Every day, investors try to make sense of new data.
Some numbers change month-to-month, but others are updated more frequently.
Price data changes every day, even every minute, while markets are open.
But one of the most important data points for investors changes at a much slower pace. And it’s easy to project into the future.
I’m talking about population data.
Why Population Data Matters
This might not appear to be economic data. But economic growth is correlated with population and productivity changes.
This makes sense, even if we don’t think about it often.
If a country’s working-age population increases 10%, and the new workforce is as productive as the old, the economy grows 10%. If productivity increases by 1%, the economy grows by 22% because each worker (older and younger) is producing 1% more, and there are 10% more workers overall.
These two factors explain almost all of the changes in an economy.

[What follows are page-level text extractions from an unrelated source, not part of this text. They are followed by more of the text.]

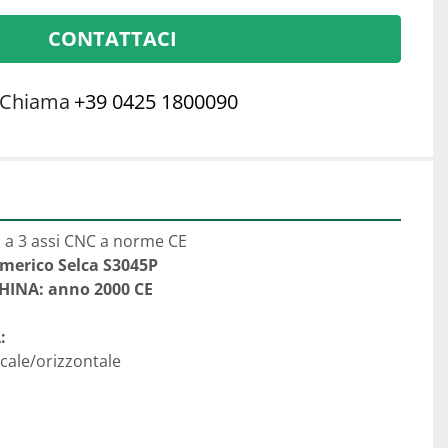
CONTATTACI
Chiama
+39 0425 1800090
o a 3 assi CNC a norme CE 
umerico Selca S3045P
INA: anno 2000 CE
:
cale/orizzontale 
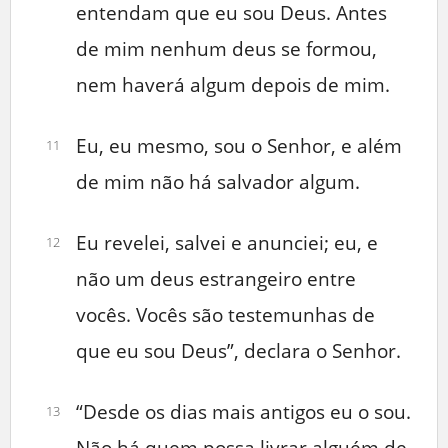
entendam que eu sou Deus. Antes
de mim nenhum deus se formou,
nem haverá algum depois de mim.
Eu, eu mesmo, sou o Senhor, e além
11
de mim não há salvador algum.
Eu revelei, salvei e anunciei; eu, e
12
não um deus estrangeiro entre
vocês. Vocês são testemunhas de
que eu sou Deus”, declara o Senhor.
“Desde os dias mais antigos eu o sou.
13
Não há quem possa livrar alguém de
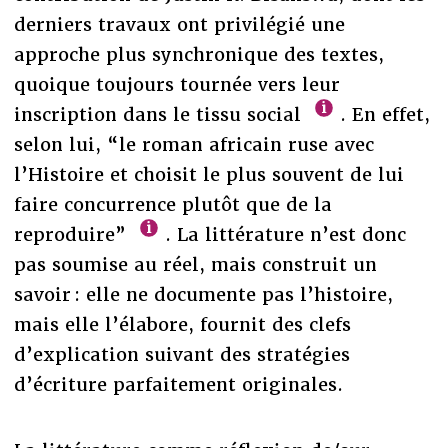
derniers travaux ont privilégié une
approche plus synchronique des textes,
quoique toujours tournée vers leur
inscription dans le tissu social
. En effet,
selon lui, “le roman africain ruse avec
l’Histoire et choisit le plus souvent de lui
faire concurrence plutôt que de la
reproduire”
. La littérature n’est donc
pas soumise au réel, mais construit un
savoir : elle ne documente pas l’histoire,
mais elle l’élabore, fournit des clefs
d’explication suivant des stratégies
d’écriture parfaitement originales.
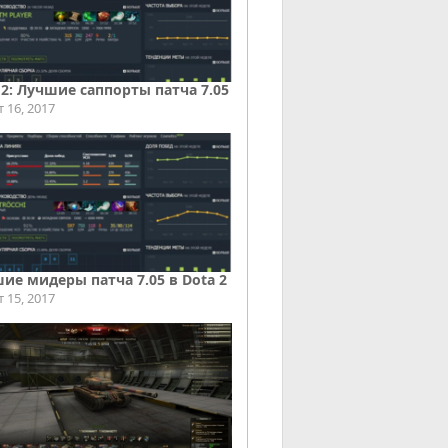
 2: Лучшие саппорты патча 7.05
т 16, 2017
ие мидеры патча 7.05 в Dota 2
т 15, 2017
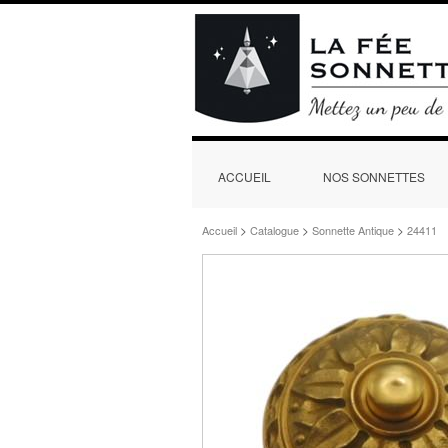
ACCUEIL
NOS SONNETTES
>
>
>
Accueil
Catalogue
Sonnette Antique
24411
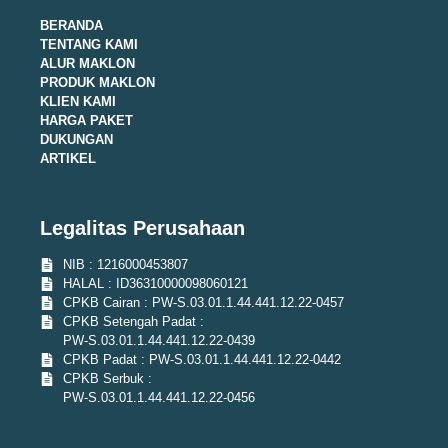
BERANDA
TENTANG KAMI
ALUR MAKLON
PRODUK MAKLON
KLIEN KAMI
HARGA PAKET
DUKUNGAN
ARTIKEL
Legalitas Perusahaan
NIB : 1216000453807
HALAL : ID36310000098060121
CPKB Cairan : PW-S.03.01.1.44.441.12.22-0457
CPKB Setengah Padat :
PW-S.03.01.1.44.441.12.22-0439
CPKB Padat : PW-S.03.01.1.44.441.12.22-0442
CPKB Serbuk :
PW-S.03.01.1.44.441.12.22-0456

It makes sense to look at population growth to understand the potential trend. The chart below shows population trends, which are bearish for the economy.
Population Growth Trends
The blue line shows the percent of the population between 25 and 54 years old, considered to be prime working age. The red line shows the percent of 16- to 24-year-olds.
Trends in the red line precede trends in the blue line.
The economic boom and bull market that began in the 1980s coincided with an increase in the working age population. This gain was driven by the trend in the number of people aged 16 to 24.
This time, no large group of youths are waiting to join the workforce.
Bottom line: Without an increase in population, economic gains will depend on increases in productivity.
That means we need to develop technology that improves processes in business. There are promising technologies under development, but there’s no guarantee the economy can overcome the population headwinds.